* **Data extract**:

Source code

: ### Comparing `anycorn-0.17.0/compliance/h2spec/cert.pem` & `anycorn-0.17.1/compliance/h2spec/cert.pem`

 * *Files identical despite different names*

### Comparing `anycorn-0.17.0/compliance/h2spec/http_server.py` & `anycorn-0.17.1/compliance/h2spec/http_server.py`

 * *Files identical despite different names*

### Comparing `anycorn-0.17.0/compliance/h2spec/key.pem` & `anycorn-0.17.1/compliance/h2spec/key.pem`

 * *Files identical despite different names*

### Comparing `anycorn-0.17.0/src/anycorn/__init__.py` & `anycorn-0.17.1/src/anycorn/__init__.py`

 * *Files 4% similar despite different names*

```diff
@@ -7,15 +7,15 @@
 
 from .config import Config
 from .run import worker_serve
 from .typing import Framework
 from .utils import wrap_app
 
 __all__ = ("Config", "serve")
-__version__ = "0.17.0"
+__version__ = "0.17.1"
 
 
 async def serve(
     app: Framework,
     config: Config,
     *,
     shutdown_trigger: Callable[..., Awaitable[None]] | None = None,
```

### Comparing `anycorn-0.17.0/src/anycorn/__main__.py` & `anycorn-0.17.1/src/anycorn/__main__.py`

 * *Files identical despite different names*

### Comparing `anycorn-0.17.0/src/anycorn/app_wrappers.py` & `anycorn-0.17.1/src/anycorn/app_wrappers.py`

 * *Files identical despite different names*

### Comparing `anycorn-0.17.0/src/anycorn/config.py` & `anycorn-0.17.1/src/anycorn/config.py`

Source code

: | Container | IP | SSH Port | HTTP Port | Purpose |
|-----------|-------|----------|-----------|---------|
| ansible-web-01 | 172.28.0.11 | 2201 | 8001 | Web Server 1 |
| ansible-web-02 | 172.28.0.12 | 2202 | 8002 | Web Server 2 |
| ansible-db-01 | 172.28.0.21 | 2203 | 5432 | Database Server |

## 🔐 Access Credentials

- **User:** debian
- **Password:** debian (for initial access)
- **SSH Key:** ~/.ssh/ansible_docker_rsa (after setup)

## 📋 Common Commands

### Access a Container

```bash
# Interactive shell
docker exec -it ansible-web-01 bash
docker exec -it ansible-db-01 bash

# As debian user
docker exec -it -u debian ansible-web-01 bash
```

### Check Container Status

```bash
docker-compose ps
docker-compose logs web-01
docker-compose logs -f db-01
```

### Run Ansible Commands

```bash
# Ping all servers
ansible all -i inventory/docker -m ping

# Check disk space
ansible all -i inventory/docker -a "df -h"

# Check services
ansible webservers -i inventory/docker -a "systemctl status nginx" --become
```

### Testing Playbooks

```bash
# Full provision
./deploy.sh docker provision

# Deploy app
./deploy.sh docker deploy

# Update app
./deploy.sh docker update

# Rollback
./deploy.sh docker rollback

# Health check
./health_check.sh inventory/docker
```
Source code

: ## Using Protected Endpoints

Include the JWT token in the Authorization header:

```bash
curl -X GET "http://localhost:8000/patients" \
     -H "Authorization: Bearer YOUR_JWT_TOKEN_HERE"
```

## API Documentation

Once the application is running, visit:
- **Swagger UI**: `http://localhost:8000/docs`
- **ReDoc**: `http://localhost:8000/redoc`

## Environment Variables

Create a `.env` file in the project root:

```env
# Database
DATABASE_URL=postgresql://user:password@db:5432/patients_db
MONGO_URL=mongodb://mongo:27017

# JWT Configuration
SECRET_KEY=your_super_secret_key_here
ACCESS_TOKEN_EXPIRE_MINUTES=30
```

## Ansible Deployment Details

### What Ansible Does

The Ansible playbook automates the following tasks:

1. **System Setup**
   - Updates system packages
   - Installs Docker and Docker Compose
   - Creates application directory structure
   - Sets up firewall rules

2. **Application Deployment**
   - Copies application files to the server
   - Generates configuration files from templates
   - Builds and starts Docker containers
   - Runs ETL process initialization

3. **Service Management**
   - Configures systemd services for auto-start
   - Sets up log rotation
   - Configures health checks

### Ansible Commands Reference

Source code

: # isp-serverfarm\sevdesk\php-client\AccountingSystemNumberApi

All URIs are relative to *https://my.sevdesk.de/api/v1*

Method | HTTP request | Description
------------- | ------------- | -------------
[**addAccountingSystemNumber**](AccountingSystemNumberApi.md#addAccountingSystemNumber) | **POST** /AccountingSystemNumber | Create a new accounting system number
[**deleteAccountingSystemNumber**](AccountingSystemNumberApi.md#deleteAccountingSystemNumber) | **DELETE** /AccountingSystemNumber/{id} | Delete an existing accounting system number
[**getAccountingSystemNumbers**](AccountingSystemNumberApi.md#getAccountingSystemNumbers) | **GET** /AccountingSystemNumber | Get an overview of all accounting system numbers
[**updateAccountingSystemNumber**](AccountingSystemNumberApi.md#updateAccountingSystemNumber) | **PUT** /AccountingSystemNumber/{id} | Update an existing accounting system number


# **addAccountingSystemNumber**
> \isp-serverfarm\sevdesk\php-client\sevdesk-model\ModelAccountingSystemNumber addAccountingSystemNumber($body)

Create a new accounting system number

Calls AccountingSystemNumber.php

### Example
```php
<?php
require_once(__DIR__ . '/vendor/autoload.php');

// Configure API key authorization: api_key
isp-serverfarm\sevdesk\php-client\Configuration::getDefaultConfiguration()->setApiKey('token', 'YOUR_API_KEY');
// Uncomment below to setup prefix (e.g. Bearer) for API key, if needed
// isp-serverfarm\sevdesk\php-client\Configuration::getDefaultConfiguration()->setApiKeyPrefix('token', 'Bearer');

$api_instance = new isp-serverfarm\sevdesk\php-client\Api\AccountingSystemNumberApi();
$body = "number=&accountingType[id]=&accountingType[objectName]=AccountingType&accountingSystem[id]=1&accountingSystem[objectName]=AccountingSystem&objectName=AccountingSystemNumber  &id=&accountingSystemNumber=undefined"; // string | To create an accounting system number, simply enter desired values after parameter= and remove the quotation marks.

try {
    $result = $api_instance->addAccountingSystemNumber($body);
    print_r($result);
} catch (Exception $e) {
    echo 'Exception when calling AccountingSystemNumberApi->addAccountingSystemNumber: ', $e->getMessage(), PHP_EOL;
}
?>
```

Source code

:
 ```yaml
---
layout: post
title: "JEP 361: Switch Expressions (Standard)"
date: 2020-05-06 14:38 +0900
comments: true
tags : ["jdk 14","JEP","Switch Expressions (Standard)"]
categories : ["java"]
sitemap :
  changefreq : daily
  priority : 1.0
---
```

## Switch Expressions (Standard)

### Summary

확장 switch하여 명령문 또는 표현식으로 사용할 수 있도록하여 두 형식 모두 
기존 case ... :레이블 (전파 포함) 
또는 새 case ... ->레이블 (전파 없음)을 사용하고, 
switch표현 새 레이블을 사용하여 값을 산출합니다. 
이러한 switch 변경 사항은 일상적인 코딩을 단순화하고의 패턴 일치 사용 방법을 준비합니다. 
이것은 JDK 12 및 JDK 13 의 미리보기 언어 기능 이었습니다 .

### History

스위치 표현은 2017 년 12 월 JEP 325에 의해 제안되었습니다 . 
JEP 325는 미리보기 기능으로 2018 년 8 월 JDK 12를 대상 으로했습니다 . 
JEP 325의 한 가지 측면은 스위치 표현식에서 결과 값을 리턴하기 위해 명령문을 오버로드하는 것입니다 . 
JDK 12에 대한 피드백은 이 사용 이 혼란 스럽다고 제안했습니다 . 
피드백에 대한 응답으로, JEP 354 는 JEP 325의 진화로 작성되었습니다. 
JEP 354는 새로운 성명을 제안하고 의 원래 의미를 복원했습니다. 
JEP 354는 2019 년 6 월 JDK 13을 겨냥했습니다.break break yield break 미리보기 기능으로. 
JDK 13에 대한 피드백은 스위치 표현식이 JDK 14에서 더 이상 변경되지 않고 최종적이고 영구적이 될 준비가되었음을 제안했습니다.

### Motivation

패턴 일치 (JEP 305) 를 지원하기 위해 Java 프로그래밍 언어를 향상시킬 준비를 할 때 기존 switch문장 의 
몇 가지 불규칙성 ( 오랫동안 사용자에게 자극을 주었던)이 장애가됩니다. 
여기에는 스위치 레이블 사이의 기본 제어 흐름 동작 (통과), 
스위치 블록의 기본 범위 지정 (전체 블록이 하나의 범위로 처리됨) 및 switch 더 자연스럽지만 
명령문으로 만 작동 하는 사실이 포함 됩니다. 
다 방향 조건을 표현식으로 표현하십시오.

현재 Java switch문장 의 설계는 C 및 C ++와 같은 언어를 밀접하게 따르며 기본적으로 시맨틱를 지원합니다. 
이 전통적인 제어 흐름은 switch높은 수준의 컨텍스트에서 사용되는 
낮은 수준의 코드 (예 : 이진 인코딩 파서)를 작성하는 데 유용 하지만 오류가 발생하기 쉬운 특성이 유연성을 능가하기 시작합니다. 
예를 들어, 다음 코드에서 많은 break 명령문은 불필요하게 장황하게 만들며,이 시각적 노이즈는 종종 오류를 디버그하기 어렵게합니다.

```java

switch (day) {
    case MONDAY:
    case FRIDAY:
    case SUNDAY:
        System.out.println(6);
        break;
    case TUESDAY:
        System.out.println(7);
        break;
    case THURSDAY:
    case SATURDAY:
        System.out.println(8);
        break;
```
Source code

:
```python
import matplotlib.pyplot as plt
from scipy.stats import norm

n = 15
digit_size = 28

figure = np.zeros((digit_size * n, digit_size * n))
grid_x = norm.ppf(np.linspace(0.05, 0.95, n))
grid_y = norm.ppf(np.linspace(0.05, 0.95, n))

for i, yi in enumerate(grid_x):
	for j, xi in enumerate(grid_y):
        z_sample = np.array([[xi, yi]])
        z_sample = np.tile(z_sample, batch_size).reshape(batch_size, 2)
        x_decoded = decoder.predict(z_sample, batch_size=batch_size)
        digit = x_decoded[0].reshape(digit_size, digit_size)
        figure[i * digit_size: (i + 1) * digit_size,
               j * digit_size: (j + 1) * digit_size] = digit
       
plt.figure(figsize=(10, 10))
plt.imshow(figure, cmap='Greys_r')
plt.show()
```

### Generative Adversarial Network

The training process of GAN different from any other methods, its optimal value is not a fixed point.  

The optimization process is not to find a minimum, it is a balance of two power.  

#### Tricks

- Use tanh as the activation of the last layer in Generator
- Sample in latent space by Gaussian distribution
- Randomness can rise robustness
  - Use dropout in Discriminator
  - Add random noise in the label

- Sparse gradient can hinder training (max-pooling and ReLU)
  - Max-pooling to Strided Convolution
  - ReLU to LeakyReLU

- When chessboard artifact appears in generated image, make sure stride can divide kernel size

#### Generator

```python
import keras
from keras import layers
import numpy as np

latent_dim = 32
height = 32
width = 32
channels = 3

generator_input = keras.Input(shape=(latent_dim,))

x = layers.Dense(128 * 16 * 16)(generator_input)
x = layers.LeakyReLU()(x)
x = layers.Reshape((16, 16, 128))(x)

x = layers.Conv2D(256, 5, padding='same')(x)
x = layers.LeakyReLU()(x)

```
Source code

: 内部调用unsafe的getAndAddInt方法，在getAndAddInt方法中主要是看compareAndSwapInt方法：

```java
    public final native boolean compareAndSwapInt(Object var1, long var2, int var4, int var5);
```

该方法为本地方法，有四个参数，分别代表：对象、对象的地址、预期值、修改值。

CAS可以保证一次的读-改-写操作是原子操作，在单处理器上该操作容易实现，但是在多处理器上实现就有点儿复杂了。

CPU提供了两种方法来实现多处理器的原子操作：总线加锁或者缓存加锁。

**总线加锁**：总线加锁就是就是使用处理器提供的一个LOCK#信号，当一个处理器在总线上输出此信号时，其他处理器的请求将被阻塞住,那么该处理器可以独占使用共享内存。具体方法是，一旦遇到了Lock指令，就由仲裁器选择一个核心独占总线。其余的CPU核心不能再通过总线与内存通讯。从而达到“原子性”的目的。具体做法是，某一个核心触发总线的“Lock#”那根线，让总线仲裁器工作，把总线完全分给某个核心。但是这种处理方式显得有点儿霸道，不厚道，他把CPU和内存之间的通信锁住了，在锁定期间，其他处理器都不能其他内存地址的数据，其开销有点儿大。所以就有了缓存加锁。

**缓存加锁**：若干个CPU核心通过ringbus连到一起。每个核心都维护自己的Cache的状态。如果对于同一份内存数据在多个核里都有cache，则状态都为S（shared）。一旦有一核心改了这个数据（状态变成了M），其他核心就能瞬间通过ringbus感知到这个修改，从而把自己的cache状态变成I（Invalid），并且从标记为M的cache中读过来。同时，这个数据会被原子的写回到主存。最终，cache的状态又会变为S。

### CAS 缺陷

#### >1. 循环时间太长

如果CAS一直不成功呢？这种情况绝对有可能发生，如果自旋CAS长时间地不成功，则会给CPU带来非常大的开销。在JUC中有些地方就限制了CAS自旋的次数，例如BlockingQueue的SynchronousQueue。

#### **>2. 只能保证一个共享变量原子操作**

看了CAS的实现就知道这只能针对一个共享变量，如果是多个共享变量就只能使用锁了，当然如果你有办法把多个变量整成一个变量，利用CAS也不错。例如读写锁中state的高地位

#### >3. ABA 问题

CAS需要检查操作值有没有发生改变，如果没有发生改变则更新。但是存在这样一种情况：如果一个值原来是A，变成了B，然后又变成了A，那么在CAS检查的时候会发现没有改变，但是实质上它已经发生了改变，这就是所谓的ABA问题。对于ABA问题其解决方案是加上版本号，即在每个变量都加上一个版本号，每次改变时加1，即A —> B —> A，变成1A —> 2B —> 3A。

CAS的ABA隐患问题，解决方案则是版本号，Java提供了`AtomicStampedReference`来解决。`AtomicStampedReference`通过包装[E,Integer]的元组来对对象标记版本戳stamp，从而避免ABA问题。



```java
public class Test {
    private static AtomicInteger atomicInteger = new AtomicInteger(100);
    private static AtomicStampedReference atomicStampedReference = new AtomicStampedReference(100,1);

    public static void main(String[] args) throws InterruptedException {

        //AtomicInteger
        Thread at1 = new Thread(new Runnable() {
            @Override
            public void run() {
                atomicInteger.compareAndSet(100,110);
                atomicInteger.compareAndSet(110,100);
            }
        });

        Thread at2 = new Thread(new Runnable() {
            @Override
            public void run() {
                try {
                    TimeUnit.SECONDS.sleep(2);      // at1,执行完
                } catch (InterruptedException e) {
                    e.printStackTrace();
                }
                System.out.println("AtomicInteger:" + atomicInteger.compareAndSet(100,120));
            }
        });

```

* **Exercise**: Figure out how many lines of the material include the string "public", and reply with only that figure.

* **Your solution**: 5